The pain doesn’t stop there as British food price inflation is on course to hit 20% by early 2023, according to predictions from U.S-based Citi bank.

One report has highlighted the opinion of some investors that Britain may well be at risk from the double-whammy of high inflation and impending recession. Reliance on imported energy and continued pain from Brexit could continue to impact trade with the European Union.

“With the economic outlook so unclear, no one knows how high inflation could go, and how long it will continue for – making fiscal and monetary policy judgements particularly tough,” highlighted Jack Leslie, a senior economist from the Resolution Foundation think-tank creators of the report.

As prices continue to rise faster than wages, consumer spending power will continue to be adversely affected. Some retailers are predicting a difficult autumn and winter with the exception of festivities over Christmas.

Therefore it is little surprise that Aldi is poised to overtake Morrisons as the UK’s fourth largest supermarket within a matter of months. Research company Kantar have made this prediction based on figures released earlier this month showing that the German discounter’s sales had risen by 7.9%, making its UK market-share 9% . Morrisons claimed just slightly more , a 9.6% market share.

Kantar and others all feel certain that the cost of living squeeze will drive more customers Aldi’s way.

Records supplied:

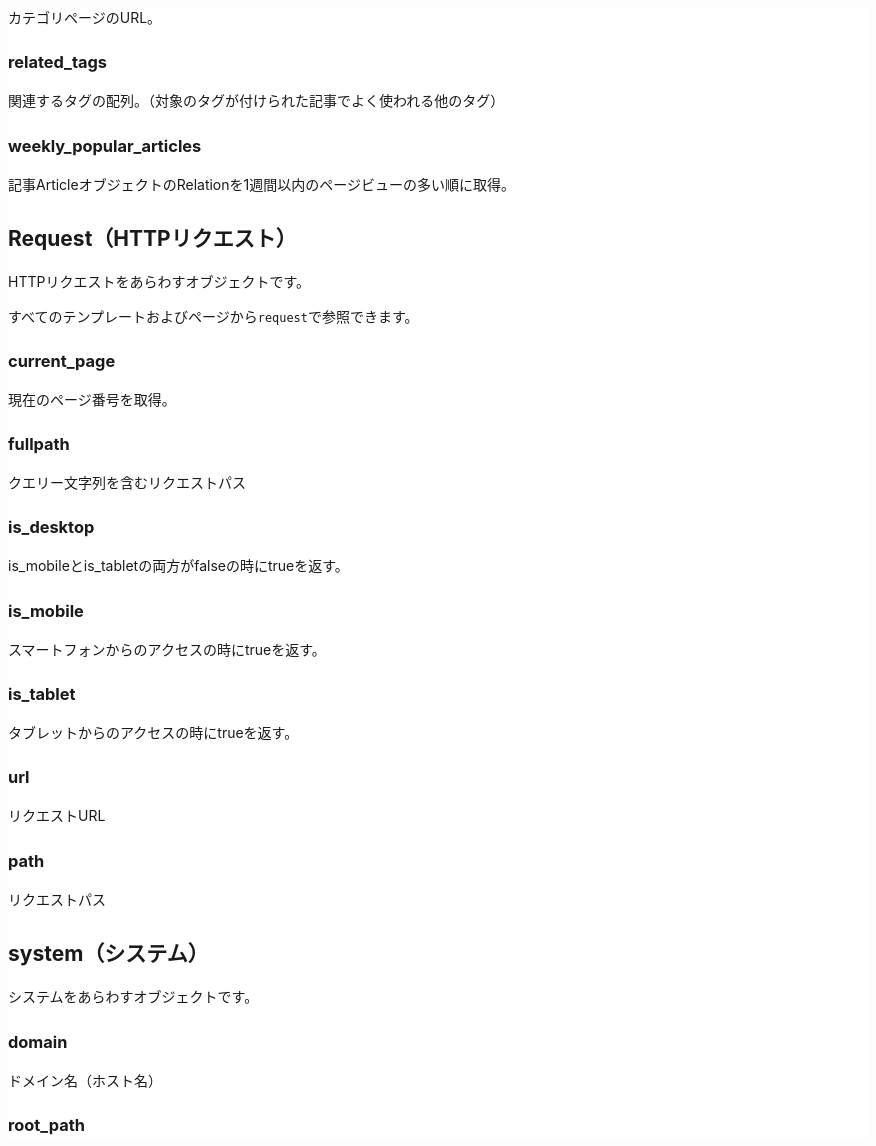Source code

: カテゴリページのURL。

### related_tags

関連するタグの配列。（対象のタグが付けられた記事でよく使われる他のタグ）

### weekly_popular_articles

記事ArticleオブジェクトのRelationを1週間以内のページビューの多い順に取得。

## Request（HTTPリクエスト）

HTTPリクエストをあらわすオブジェクトです。

すべてのテンプレートおよびページから`request`で参照できます。

### current_page

現在のページ番号を取得。

### fullpath

クエリー文字列を含むリクエストパス

### is_desktop

is_mobileとis_tabletの両方がfalseの時にtrueを返す。

### is_mobile

スマートフォンからのアクセスの時にtrueを返す。

### is_tablet

タブレットからのアクセスの時にtrueを返す。

### url

リクエストURL

### path

リクエストパス

## system（システム）

システムをあらわすオブジェクトです。

### domain

ドメイン名（ホスト名）

### root_path
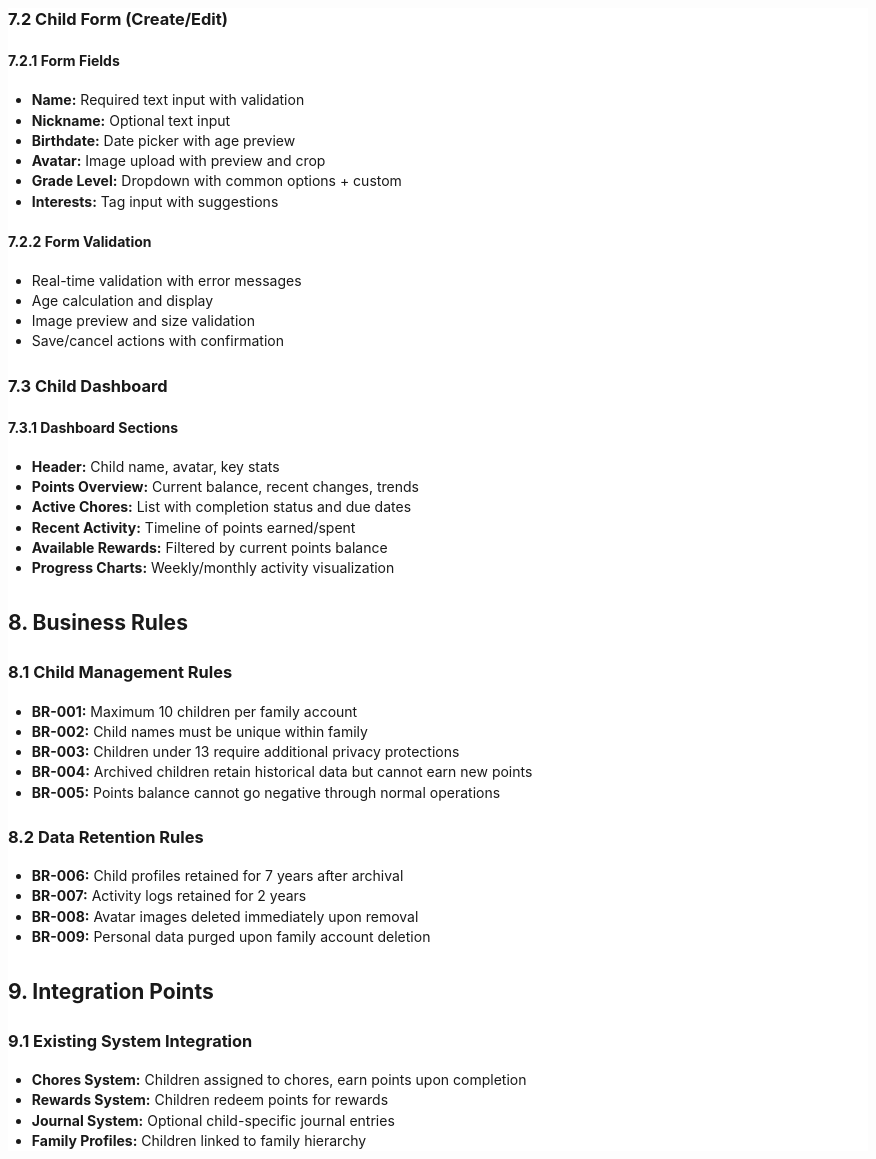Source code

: ### 7.2 Child Form (Create/Edit)

#### 7.2.1 Form Fields
- **Name:** Required text input with validation
- **Nickname:** Optional text input
- **Birthdate:** Date picker with age preview
- **Avatar:** Image upload with preview and crop
- **Grade Level:** Dropdown with common options + custom
- **Interests:** Tag input with suggestions

#### 7.2.2 Form Validation
- Real-time validation with error messages
- Age calculation and display
- Image preview and size validation
- Save/cancel actions with confirmation

### 7.3 Child Dashboard

#### 7.3.1 Dashboard Sections
- **Header:** Child name, avatar, key stats
- **Points Overview:** Current balance, recent changes, trends
- **Active Chores:** List with completion status and due dates
- **Recent Activity:** Timeline of points earned/spent
- **Available Rewards:** Filtered by current points balance
- **Progress Charts:** Weekly/monthly activity visualization

## 8. Business Rules

### 8.1 Child Management Rules
- **BR-001:** Maximum 10 children per family account
- **BR-002:** Child names must be unique within family
- **BR-003:** Children under 13 require additional privacy protections
- **BR-004:** Archived children retain historical data but cannot earn new points
- **BR-005:** Points balance cannot go negative through normal operations

### 8.2 Data Retention Rules
- **BR-006:** Child profiles retained for 7 years after archival
- **BR-007:** Activity logs retained for 2 years
- **BR-008:** Avatar images deleted immediately upon removal
- **BR-009:** Personal data purged upon family account deletion

## 9. Integration Points

### 9.1 Existing System Integration
- **Chores System:** Children assigned to chores, earn points upon completion
- **Rewards System:** Children redeem points for rewards
- **Journal System:** Optional child-specific journal entries
- **Family Profiles:** Children linked to family hierarchy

What this exercise asks:
1 - In the passage on UK inflation, what market share does Morrisons hold?
2 - What are all the percentage figures that appear in the passage on UK inflation?
3 - According to the passage on UK inflation, why are fiscal and monetary policy judgements particularly tough?
Work only from the passage on UK inflation.

Response list:
1 - 9.6%

2 - 20%, 7.9%, 9%, 9.6%

3 - The economic outlook is so unclear that no one knows how high inflation could go or how long it will continue.